In the passage about Hackman below, list each film named and the character he played in it.

* Passage shown *
--- --- ---

Hackman was born in San Bernardino, Calif., in 1930, and eventually settled with his grandmother in Danville, Ill.

From a young age he dreamed of being in show business, even as misfortune and tragedy befell him. His father abandoned the family when he was small, and his mother tragically died in a fire she accidentally set with a cigarette while drunk in 1962.

Hackman joined the Marine Corps at age 16 and served for four years overseas but never lost the bug for performing.

He went on to study TV production at the University of Illinois and then theater at the Pasadena Playhouse in California alongside friend Dustin Hoffman before they headed east to New York. In the early ’60s, he finally wound up on Broadway.

These days, Hackman is known for being a “tough guy” with a craggy face. Popeye in “The French Connection,” Little Bill in “Unforgiven,” Agent Rupert Anderson in “Mississippi Burning.”

But his earliest roles in NYC had no blood and guts — just yuks. “Light comedies. Very light,” he said during a TV interview in 1986 of shows such as “Any Wednesday” at the Music Box and “A Rainy Day in Newark” at the Belasco. “They wouldn’t allow them these days. They’d be something you’d see on television.”

--- --- ---

* Supplied material *
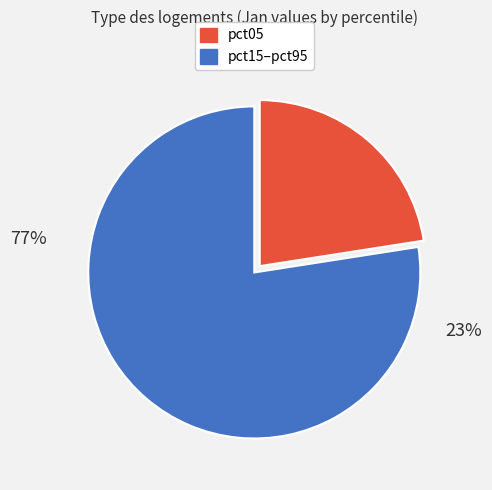

The pct35 slice represents 15% of the pie. True or false?

False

--- --- ---

* Output of the exercise *
- "The French Connection": Popeye
- "Unforgiven": Little Bill
- "Mississippi Burning": Agent Rupert Anderson